The CLI poll of 1,016 U.S. adults found that, overall, 77 percent of respondents answered “yes” when asked, “When the fact that the developing baby is a girl is the sole reason for seeking an abortion, do you believe that abortion should be illegal?” Only 16 percent of all respondents said that abortion should be legal in this circumstance.
Among women, support for a law making sex-selection abortion illegal is higher (80-13 percent) than it is among men, who favor such a law by a margin of 74-18 percent. Support for a protective law is found among all age groups, but is highest among those age 45-54 where a ban is supported 87-11 percent. By region, support for a ban ranges from a high of 81 percent in the Midwest and South to 68 percent in the West.
A fact sheet on sex-selective abortion including the poll results is available online here.
“The issue has received renewed attention because of accounts of the life of Chen Guangcheng, who has highlighted forced abortion and sterilization under the one-child policy of the People’s Republic of China,” said Chuck Donovan, president of the Charlotte Lozier Institute. “Americans seem comfortable with the idea that the deliberate abortion of girls is a form of unacceptable sex discrimination.”

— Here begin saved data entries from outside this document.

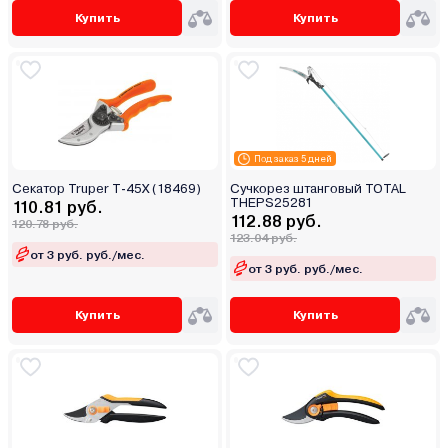
Купить
Купить
Под заказ 5 дней
Секатор Truper T-45X (18469)
Сучкорез штанговый TOTAL
THEPS25281
110.81 руб.
112.88 руб.
120.78 руб.
123.04 руб.
от 3 руб. руб./мес.
от 3 руб. руб./мес.
Купить
Купить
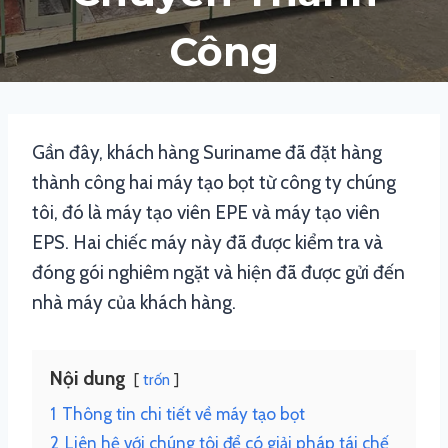
Công
Gần đây, khách hàng Suriname đã đặt hàng
thành công hai máy tạo bọt từ công ty chúng
tôi, đó là máy tạo viên EPE và máy tạo viên
EPS. Hai chiếc máy này đã được kiểm tra và
đóng gói nghiêm ngặt và hiện đã được gửi đến
nhà máy của khách hàng.
Nội dung
trốn
1
Thông tin chi tiết về máy tạo bọt
2
Liên hệ với chúng tôi để có giải pháp tái chế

The poll was conducted as part of an omnibus survey by the polling company, inc./Womantrend. The survey was conducted from May 10-13, 2013 and has a margin of error of ±3.1 percent.
Sex-selection abortions are procedures that some parents procure when they find that the child they are expecting is not of the particular sex they desire. The practice of sex selection abortion, almost always carried out against females, has been a growing concern to a spectrum of human rights bodies worldwide. Estimates of the number of “missing girls” as a result of sex selection procedures, including abortion, range as high as 163,000,000.
To date, Illinois, Pennsylvania, Oklahoma, and Arizona have all banned sex-selective abortion. Similar bans have been enacted in China, Hong Kong, Singapore, South Korea, Taiwan, India, the United Kingdom, and Vietnam.